Depuis deux ans, E2C déploie un programme de modernisation visant à réduire les pertes techniques et commerciales estimées à près de 30 %. La mise en place de compteurs intelligents et la restructuration du service clientèle s’accompagnent d’un besoin accru en personnel formé et sécurisé.
Financement et gouvernance au cœur du dossier
L’économiste Éric Opimbat voit dans le dossier des journaliers « un test de gouvernance sociale pour l’ensemble du secteur énergétique ». Selon lui, la formalisation de ces postes renforcerait le pouvoir d’achat local et soutiendrait l’ambition gouvernementale d’atteindre un taux d’accès à l’électricité de 80 % d’ici 2030.

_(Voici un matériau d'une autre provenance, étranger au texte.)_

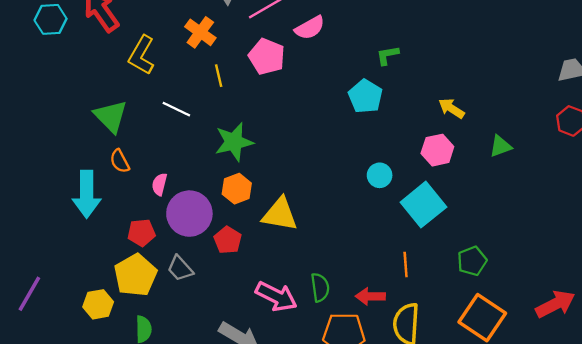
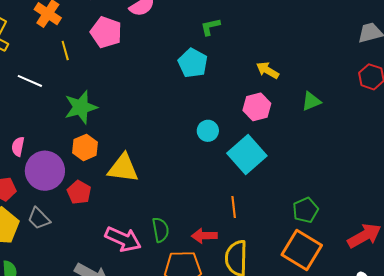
green pentagon: (472, 261) -> (305, 210), moved

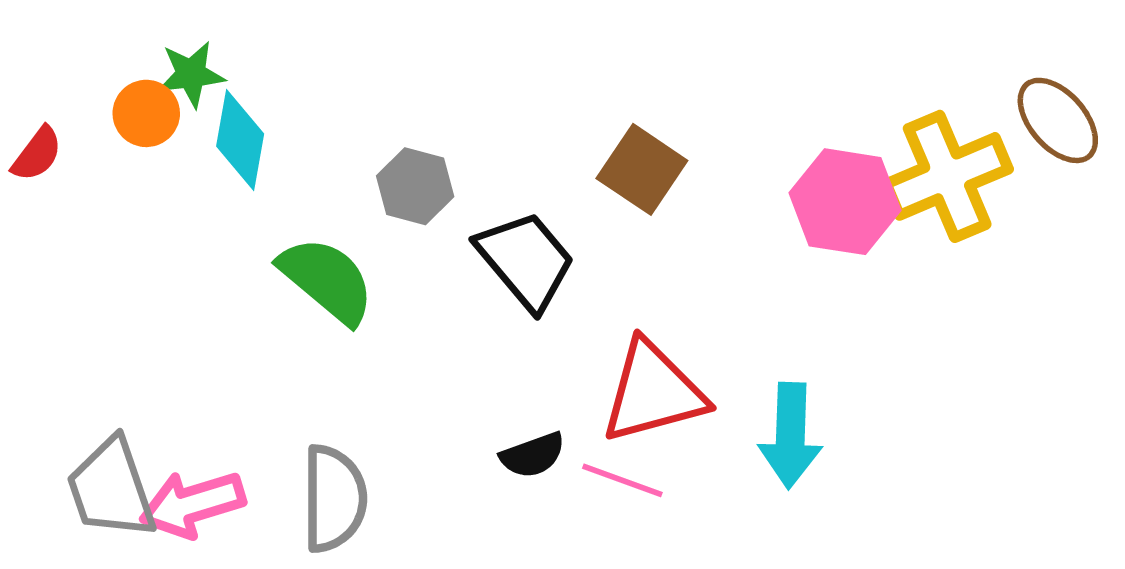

Pourtant, la question du financement demeure. Les salaires des journaliers devraient être intégrés au budget d’exploitation, alors que l’entreprise s’est engagée à maîtriser ses charges. Des discussions sont engagées avec le Trésor public pour étaler les coûts sur plusieurs exercices, limitant l’impact sur les tarifs.
Cadre légal et opinion publique en surveillance
Juristes et inspecteurs du travail rappellent qu’un décret de 2017 impose l’immatriculation à la Caisse nationale de sécurité sociale pour toute personne exerçant plus de trois mois dans le même service. Le collectif s’appuie sur ce texte pour exiger, au-delà du salaire, l’accès aux prestations familiales.
Sur les réseaux sociaux, les réactions se multiplient. De nombreux internautes saluent le calme des journaliers, d’autres s’interrogent sur la soutenabilité financière d’une intégration massive. Un sondage informel réalisé par un blog local indique que 62 % des répondants souhaitent un règlement rapide dans l’intérêt du service public.
Objectif compromis avant la saison sèche
Pour l’heure, les deux parties privilégient la concertation. La séance technique, initialement programmée le 2 septembre, doit être reprogrammée cette semaine, selon nos informations. Les délégués du personnel se proposent de jouer les facilitateurs, espérant une issue avant la fin du trimestre.
Avec l’amélioration progressive de la fourniture électrique dans plusieurs quartiers de Brazzaville et Pointe-Noire, la population garde un œil attentif sur cette actualité. Beaucoup y voient un test grandeur nature de la capacité de l’entreprise publique à concilier rigueur financière et inclusion sociale, pilier du projet gouvernemental.
À l’issue de la déclaration du 5 septembre, les journaliers ont donné quinze jours aux autorités pour présenter un chronogramme précis. Un délai jugé réaliste par plusieurs sources, qui parient sur un compromis gagnant-gagnant avant la fin de la saison sèche, période cruciale pour les travaux sur lignes.